I think the biggest myth of all was that humans were good at chess and
that a computer had to be better at EVERYTHING in order to beat the
human masters who were practically given god-like status.

In fact they are even today weaker than the top humans besides in "athletics". The reason for computer supremacy is Tartakower's law: The winner of a chess-game is the one who made the second-last blunder.

GM M.Adams can play almost every move at least as good or better than Hydra. But in contrast to Hydra he (and any other human player) can not play in a complicated game 10 moves in a row without making a serious error. After a few complicated moves a human gets exhausted. Maybe 8 out of 10 moves are optimal, but then the 9th move is a blunder. In case of Hydra 3 out of the 10 moves are not optimal but also not really bad. Actually this second best moves are often for a human more complicated than the best one, because they deviate from known human patterns.

Hydra has never lost against a human player. But she was several times beaten by Zentaurs (human-computer-combinations). With the help of other programms the human player avoids the most striking blunders and the human player is superior in complicated positional decisions. But it depends also on the position. If it gets really wild Fritz et al. are of little help.
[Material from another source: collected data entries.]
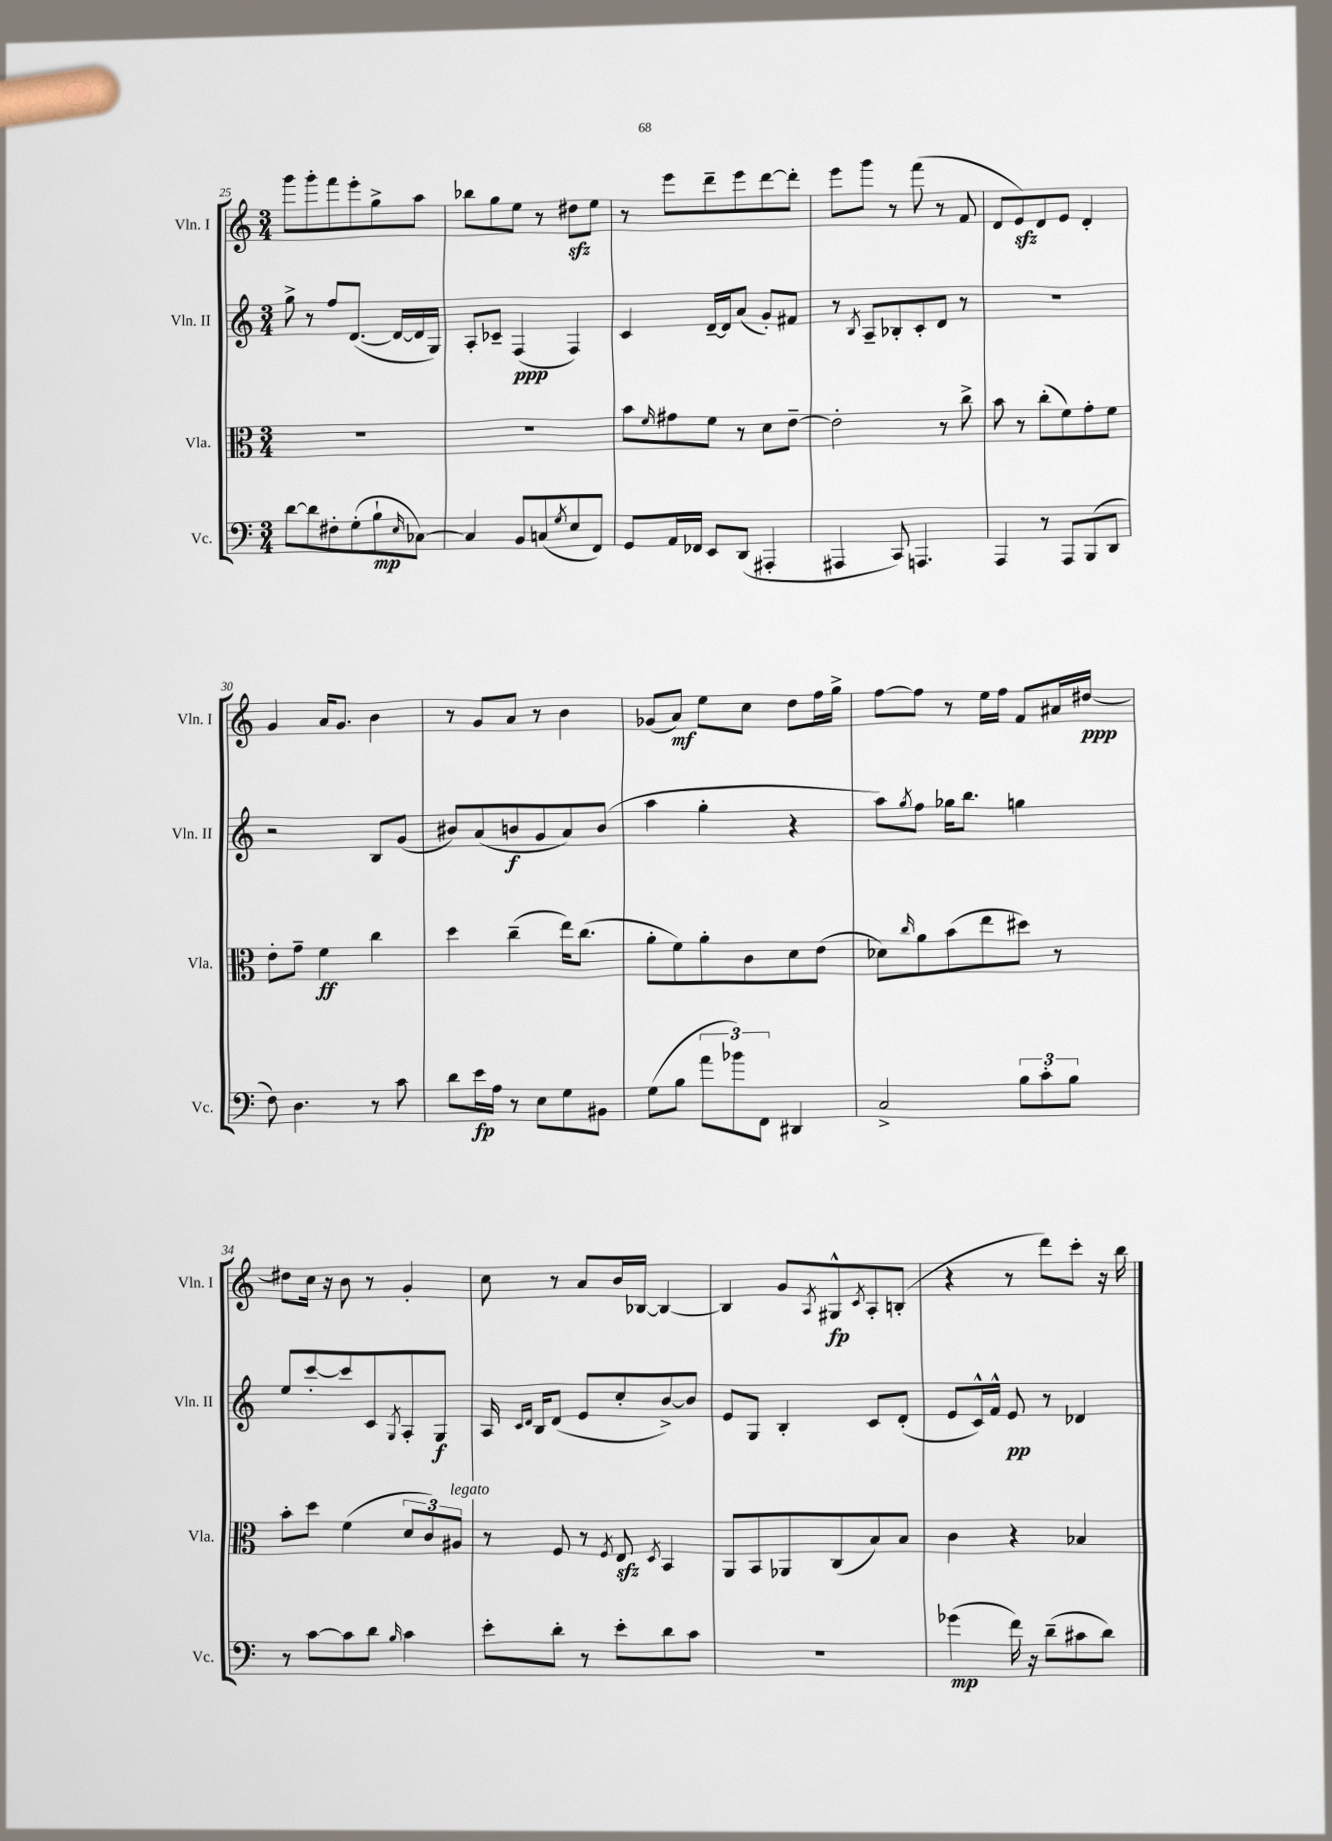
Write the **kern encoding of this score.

**kern	**kern	**kern	**kern
*staff4	*staff3	*staff2	*staff1
*clefF4	*clefC3	*clefG2	*clefG2
*k[]	*k[]	*k[]	*k[]
*M3/4	*M3/4	*M3/4	*M3/4
[8d	2.r	8gg^	8ggg
8d]	.	8r	8ggg'
8F#'	.	8ff	8fff
(8G'	.	([8.d	8eee'
8B`	.	.	8gg^
.	.	16d_	.
16qqE	.	.	.
[8C-)	.	16d]	8aa
.	.	16G)	.
=	=	=	=
4C-]	2.r	8A'	8bb-
.	.	8c-~	8gg
8BB	.	(4F	8ee
(8C	.	.	8r
8qG	.	.	.
8E	.	4F)	8dd#
8FF)	.	.	8ee
=	=	=	=
8GG	8b	4c	8r
.	16qqf	.	.
16AA	8g#	.	8eee
16FF-	.	.	.
8EE	8f	[16d~	8ddd~
.	.	16d]	.
(8DD	8r	(8a	8eee
4AAA#'	8d	8g')	[8ddd
.	[8e~	8f#	8ddd']
=	=	=	=
4AAA#	2e']	8r	8eee
.	.	8qB	.
.	.	8A~	8ggg
8CC)	.	8B-'	8r
4.AAA	.	8c'	(8fff
.	8r	8d	8r
.	8cc^	8r	8f
=	=	=	=
4AAA	8b	2.r	8d
.	8r	.	8e)
8r	(8cc'	.	8d
8AAA	8f)	.	8e
(8BBB	8g'	.	4d'
8DD	8f	.	.
=	=	=	=
8F)	8e'	2r	4g
4.D	8g~	.	.
.	4f	.	16a
.	.	.	8.g
8r	4cc	8B	4b
8c	.	(8g	.
=	=	=	=
8d	4dd	8b#)	8r
16e	.	(8a	8g
16A	.	.	.
8r	(4cc~	8b	8a
8E	.	8g	8r
8G	16ee)	8a)	4b
.	(8.cc	.	.
8BB#	.	(8b	.
=	=	=	=
(8G	8a'	4aa	(8g-
8B	8f)	.	8a)
12a	8a'	4gg'	8ee
12b-)	.	.	.
.	8c	.	8cc
12FF	.	.	.
4DD#	8d	4r	8dd
.	(8e	.	16ff
.	.	.	16gg^
=	=	=	=
2C^	8d-)	8aa)	[8ff
.	16qqcc	8qgg	.
.	8a	8ff	8ff]
.	(8b	16gg-	8r
.	.	8.bb	.
.	8ee	.	16ee
.	.	.	16ff
12B	8dd#)	4gg	8f
12c'	.	.	.
.	8r	.	16a#
12B	.	.	.
.	.	.	[16dd#
=	=	=	=
8r	8b'	8ee	8dd#]
[8c	8dd	[8ccc'	16cc
.	.	.	16r
8c]	(4f	8ccc]	8b
8d	.	8c	8r
16qqB	.	8qG	.
4c	12d	8A'	4g'
.	12c)	.	.
.	.	8G	.
.	12A#	.	.
=	=	=	=
8e'	8r	16A	8cc
.	.	16qqc	.
.	.	16qqd	.
.	.	16B	.
8d'	8F	(8d	8r
8r	8r	8e	8a
.	8qF	.	.
8e'	8E	8cc'	16b
.	.	.	[16B-
.	8qD	.	.
8d	4BB	[8b^)	4B-_
8c	.	8b]	.
=	=	=	=
2.r	8AA	8e	4B-]
.	8BB	8G	.
.	8AA-	4B'	8g
.	.	.	8qA
.	(8C	.	8G#^^
.	.	.	8qc
.	8B)	8c	8A'
.	8B	(8d'	(8B'
=	=	=	=
(4g-	4c	8e	4r
.	.	16c^^)	.
.	.	16f^^	.
16f)	4r	8e	8r
16r	.	.	.
(8d~	.	8r	8ddd)
8c#	4B-	4d-	8ccc'
8d)	.	.	16r
.	.	.	16bb
==	==	==	==
*-	*-	*-	*-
Go is more complicated: Building up a fortress like in chess and playing it safe is pointless. One has had the end no weak group but also almost no territory. E.g. Many Faces plays very safe. Again modest skilled players like myself Many Faces usually does not loose tactical fights. But I win relative easy by making more territory and avoiding any infights. Handtalk is tactically much weaker and especially almost blind for double-attacks. But my Anti-Many-Faces strategy to "give the ape some sugar" does not work against Handtalk. Against Handtalk I have to look for infights.
Making no tactical blunders is in Go too less.